A back-reference MUST be encoded as the tag byte 0x32 followed by a
varint(depth) indicating how many levels up the type stack the
reference points to. Depth 0 means the immediately enclosing type
(direct self-recursion), depth 1 means the type one level above
(mutual recursion through one intermediate type), and so on.
This disambiguates mutually recursive structures. Without a depth
index, types like A -> Option<B> -> Option<A> and
A -> Option<A> could produce colliding encodings when their
field layouts happen to align.
Implementations MUST maintain a stack of types currently being
encoded. When a type is encountered that is already on the stack,
the encoder emits 0x32 + varint(distance) where distance is
the number of entries between the current position and the matching
stack entry (0-indexed from the top). After encoding a type's body,
it is popped from the stack.
This ensures:
- No stack overflow during encoding
- Deterministic output (same type always produces same bytes)

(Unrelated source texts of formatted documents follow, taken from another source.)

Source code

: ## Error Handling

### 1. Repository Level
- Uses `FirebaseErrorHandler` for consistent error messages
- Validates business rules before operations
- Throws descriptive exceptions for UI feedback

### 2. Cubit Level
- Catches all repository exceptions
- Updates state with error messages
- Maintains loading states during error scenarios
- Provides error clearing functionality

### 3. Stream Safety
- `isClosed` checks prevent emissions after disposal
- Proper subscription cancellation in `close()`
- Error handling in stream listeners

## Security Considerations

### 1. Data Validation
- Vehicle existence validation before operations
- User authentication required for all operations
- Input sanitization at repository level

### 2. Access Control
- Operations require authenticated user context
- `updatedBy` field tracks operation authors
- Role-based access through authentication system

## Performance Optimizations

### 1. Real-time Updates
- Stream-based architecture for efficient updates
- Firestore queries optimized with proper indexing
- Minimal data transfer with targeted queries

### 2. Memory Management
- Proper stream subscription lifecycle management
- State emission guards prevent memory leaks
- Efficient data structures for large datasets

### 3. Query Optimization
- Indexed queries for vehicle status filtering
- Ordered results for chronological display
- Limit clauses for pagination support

- Finite signature size for recursive types
- Unambiguous back-references in mutually recursive type graphs
Method Signature Encoding
A method signature MUST be encoded as the args tuple type followed by the return type:
encode(ArgTuple) + encode(ReturnType)Where ArgTuple is the tuple of argument types (A1, A2, ..., AN),
encoded as a regular tuple (tag 0x25 + varint(N) + each element).
Since ArgTuple is a tuple, a zero-argument method uses () (unit, tag 0x10).
This structure ensures unambiguous parsing — the arg count is implicit in the tuple length.
Example
For a method:
async fn add ( & self , a : i32 , b : i32 ) -> i64 ; The canonical bytes would be:
0x25 // Tuple tag for (i32, i32)
0x02 // 2 arguments
0x09 // a: i32
0x09 // b: i32
0x0A // return: i64BLAKE3 hash of these bytes gives sig_bytes.